Explode Functions | Spark Practical Scenarios
← All Scenarios

Handling Nested Arrays with Explode Functions.

Flattening complex data structures for relational analysis and downstream consumption.

Imagine an E-commerce platform where order data is stored in S3 as Parquet. Each row represents a single order_id, but contains a nested column items, which is an Array of structs.

Input Data (Before Explode)

order_id customer_id items (Array of Structs)
ORD_101 CUST_A [{"p_id": "M1", "qty": 1}, {"p_id": "M2", "qty": 3}]
ORD_102 CUST_B [{"p_id": "L5", "qty": 1}]
from pyspark.sql.functions import explode, col

# Load data from S3
df = spark.read.parquet("s3a://production-data/orders/")

# Explode the array into individual rows
df_exploded = df.withColumn("item", explode(col("items")))

# Select final columns
df_final = df_exploded.select(
    "order_id",
    col("item.p_id").alias("product_id"),
    col("item.qty").alias("quantity")
)
    

Output Data (After Explode)

order_id product_id quantity
ORD_101 M1 1
ORD_101 M2 3
ORD_102 L5 1

Notice how ORD_101 is duplicated because it contained two items in the original array.
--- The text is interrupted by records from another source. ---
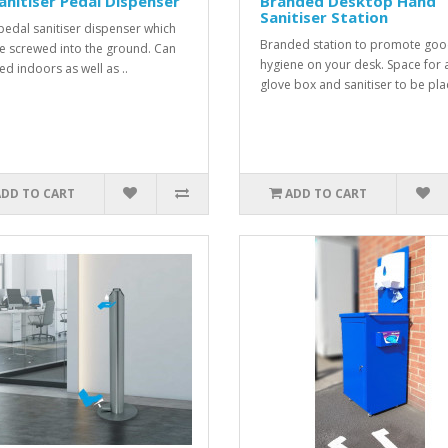
anitiser Pedal Dispenser
Branded Desktop Hand
Sanitiser Station
pedal sanitiser dispenser which
Branded station to promote go
e screwed into the ground. Can
hygiene on your desk. Space for 
ed indoors as well as ..
glove box and sanitiser to be plac
ADD TO CART
ADD TO CART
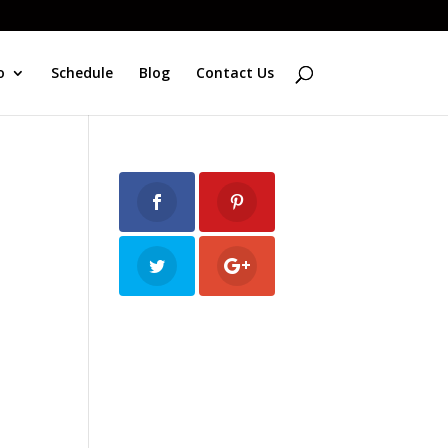
o
Schedule
Blog
Contact Us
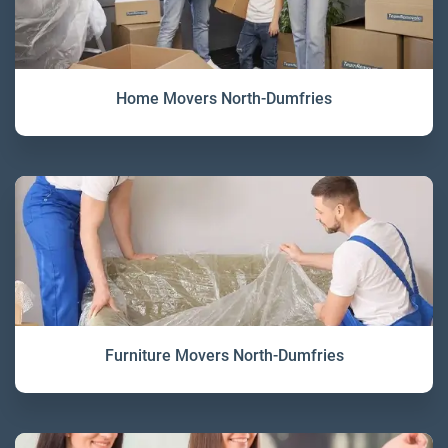
Home Movers North-Dumfries
Furniture Movers North-Dumfries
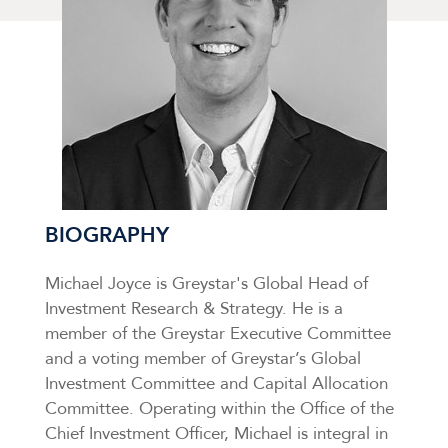
BIOGRAPHY
Michael Joyce is Greystar's Global Head of
Investment Research & Strategy. He is a
member of the Greystar Executive Committee
and a voting member of Greystar’s Global
Investment Committee and Capital Allocation
Committee. Operating within the Office of the
Chief Investment Officer, Michael is integral in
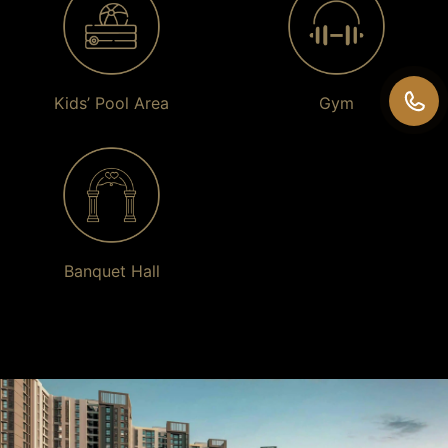
Kids’ Pool Area
Gym
Banquet Hall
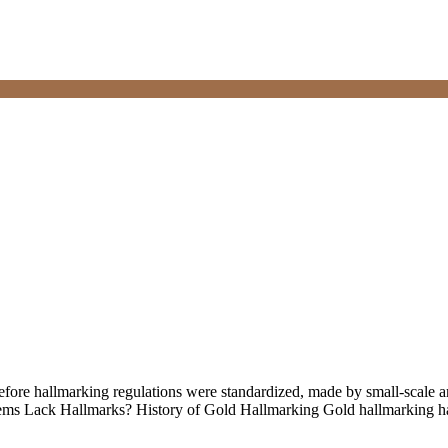
ore hallmarking regulations were standardized, made by small-scale ar
ems Lack Hallmarks? History of Gold Hallmarking Gold hallmarking has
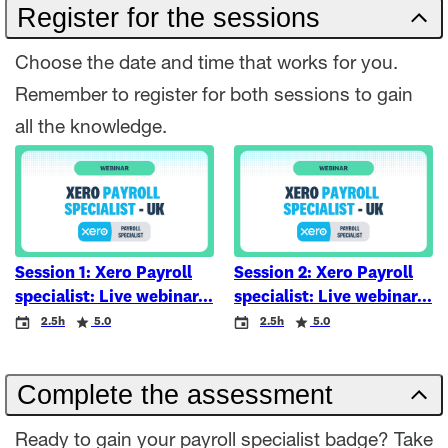
Register for the sessions
Choose the date and time that works for you.
Remember to register for both sessions to gain
all the knowledge.
Session 1: Xero Payroll
Session 2: Xero Payroll
specialist: Live webinar
specialist: Live webinar
Event
Duration
Rating
Event
Duration
Rating
2.5h
5.0
2.5h
5.0
Complete the assessment
Ready to gain your payroll specialist badge? Take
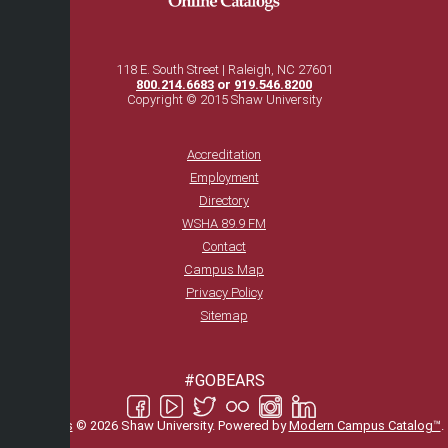
118 E. South Street | Raleigh, NC 27601
800.214.6683
or
919.546.8200
Copyright © 2015 Shaw University
Accreditation
Employment
Directory
WSHA 89.9 FM
Contact
Campus Map
Privacy Policy
Sitemap
#GOBEARS
All
catalogs
© 2026 Shaw University.
Powered by
Modern Campus Catalog™
.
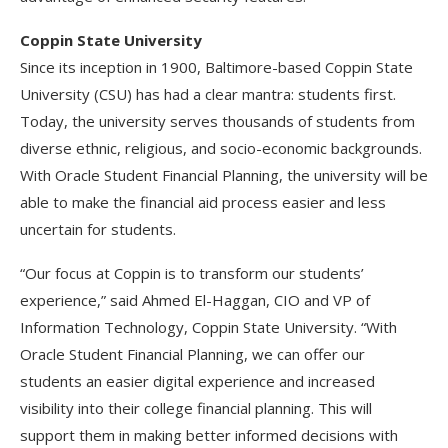
Coppin State University
Since its inception in 1900, Baltimore-based Coppin State
University (CSU) has had a clear mantra: students first.
Today, the university serves thousands of students from
diverse ethnic, religious, and socio-economic backgrounds.
With Oracle Student Financial Planning, the university will be
able to make the financial aid process easier and less
uncertain for students.
“Our focus at Coppin is to transform our students’
experience,” said Ahmed El-Haggan, CIO and VP of
Information Technology, Coppin State University. “With
Oracle Student Financial Planning, we can offer our
students an easier digital experience and increased
visibility into their college financial planning. This will
support them in making better informed decisions with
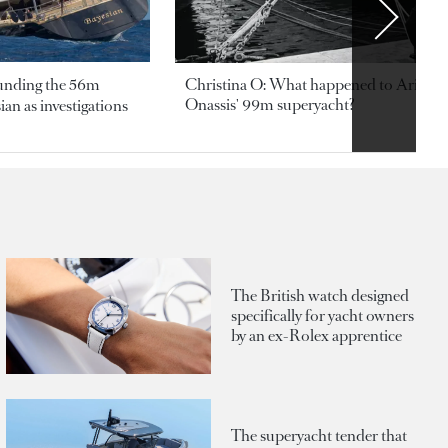
ounding the 56m
Christina O: What happened to Aristotl
Onassis' 99m superyacht?
an as investigations
The British watch designed
specifically for yacht owners
by an ex-Rolex apprentice
The superyacht tender that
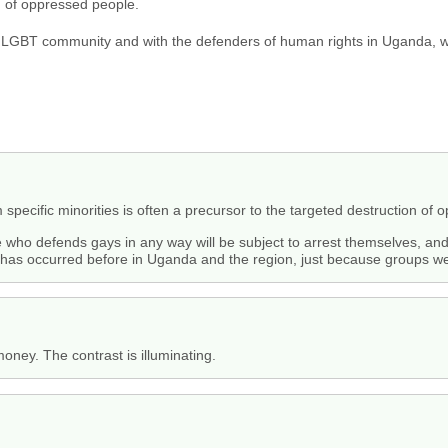
n of oppressed people.
s LGBT community and with the defenders of human rights in Uganda, wh
 specific minorities is often a precursor to the targeted destruction of
e who defends gays in any way will be subject to arrest themselves, a
h has occurred before in Uganda and the region, just because groups wer
ney. The contrast is illuminating.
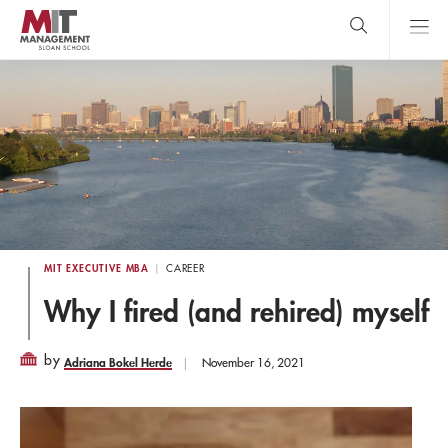
Skip
to
main
content
MIT Sloan
close
logo
Search
search
Main
Menu
MIT EXECUTIVE MBA
CAREER
Why I fired (and rehired) myself
by
Adriana Bokel Herde
November 16, 2021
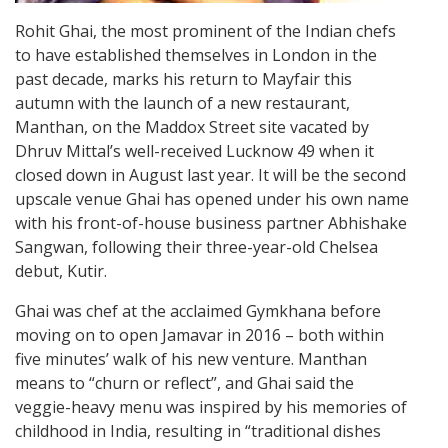
Rohit Ghai, the most prominent of the Indian chefs
to have established themselves in London in the
past decade, marks his return to Mayfair this
autumn with the launch of a new restaurant,
Manthan, on the Maddox Street site vacated by
Dhruv Mittal’s well-received Lucknow 49 when it
closed down in August last year. It will be the second
upscale venue Ghai has opened under his own name
with his front-of-house business partner Abhishake
Sangwan, following their three-year-old Chelsea
debut, Kutir.
Ghai was chef at the acclaimed Gymkhana before
moving on to open Jamavar in 2016 – both within
five minutes’ walk of his new venture. Manthan
means to “churn or reflect”, and Ghai said the
veggie-heavy menu was inspired by his memories of
childhood in India, resulting in “traditional dishes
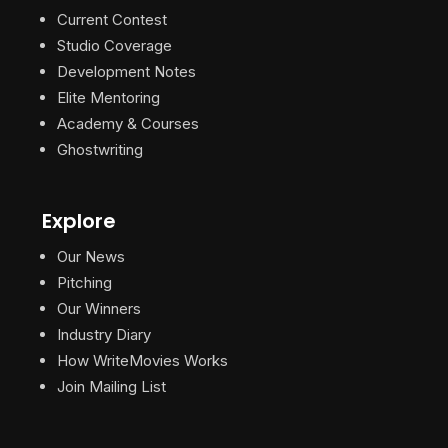
Current Contest
Studio Coverage
Development Notes
Elite Mentoring
Academy & Courses
Ghostwriting
Explore
Our News
Pitching
Our Winners
Industry Diary
How WriteMovies Works
Join Mailing List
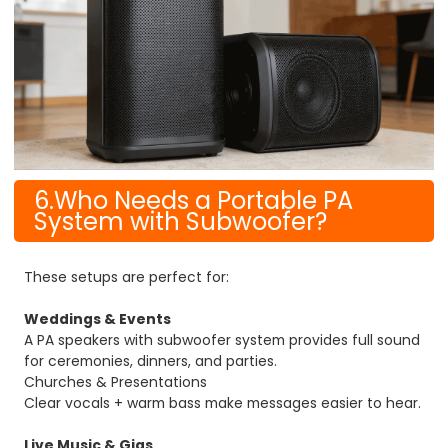
6.Who Needs a Portable PA
System with Subwoofer?
These setups are perfect for:
Weddings & Events
A PA speakers with subwoofer system provides full sound
for ceremonies, dinners, and parties.
Churches & Presentations
Clear vocals + warm bass make messages easier to hear.
Live Music & Gigs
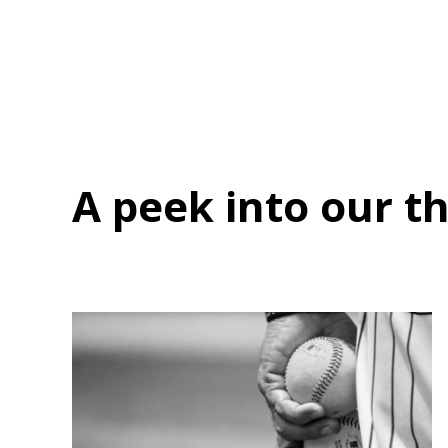
A peek into
our t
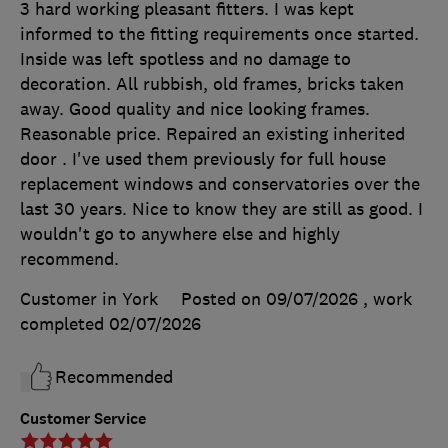
3 hard working pleasant fitters. I was kept
informed to the fitting requirements once started.
Inside was left spotless and no damage to
decoration. All rubbish, old frames, bricks taken
away. Good quality and nice looking frames.
Reasonable price. Repaired an existing inherited
door . I've used them previously for full house
replacement windows and conservatories over the
last 30 years. Nice to know they are still as good. I
wouldn't go to anywhere else and highly
recommend.
Customer in York
Posted on 09/07/2026
, work
completed
02/07/2026
Recommended
Customer Service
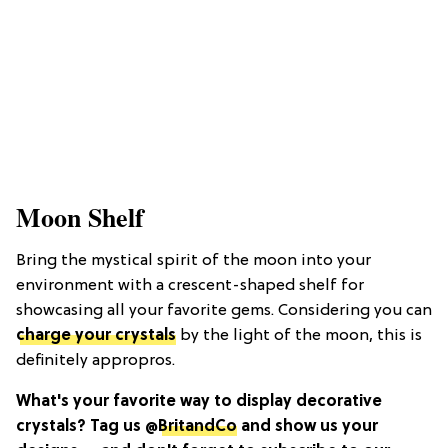
Moon Shelf
Bring the mystical spirit of the moon into your
environment with a crescent-shaped shelf for
showcasing all your favorite gems. Considering you can
charge your crystals
by the light of the moon, this is
definitely appropros.
What's your favorite way to display decorative
crystals? Tag us @
BritandCo
and show us your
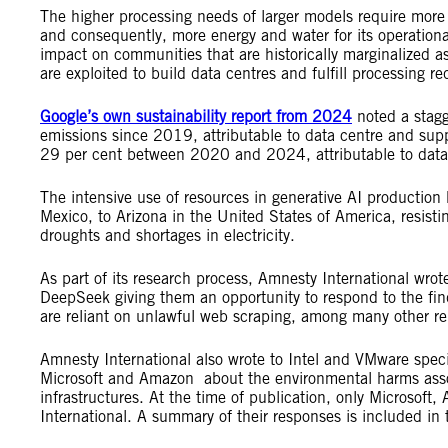
The higher processing needs of larger models require more 
and consequently, more energy and water for its operational
impact on communities that are historically marginalized a
are exploited to build data centres and fulfill processing 
Google’s own sustainability report from 2024
noted a stagg
emissions since 2019, attributable to data centre and supp
29 per cent between 2020 and 2024, attributable to data 
The intensive use of resources in generative AI production 
Mexico, to Arizona in the United States of America, resistin
droughts and shortages in electricity.
As part of its research process, Amnesty International wrot
DeepSeek giving them an opportunity to respond to the find
are reliant on unlawful web scraping, among many other r
Amnesty International also wrote to Intel and VMware specif
Microsoft and Amazon about the environmental harms assoc
infrastructures. At the time of publication, only Microso
International. A summary of their responses is included in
Q: What happens if the 'items' array is empty for a specific order? With a standard explode, that order row will be filtered out entirely and disappear from the results. To keep the order in the results with null values for item fields, use explode_outer.
Q: Is exploding a "Wide" or "Narrow" transformation? It is a Narrow transformation. Even though it creates new rows, each row is generated independently from a single parent row. No data needs to be shuffled across the network between executors.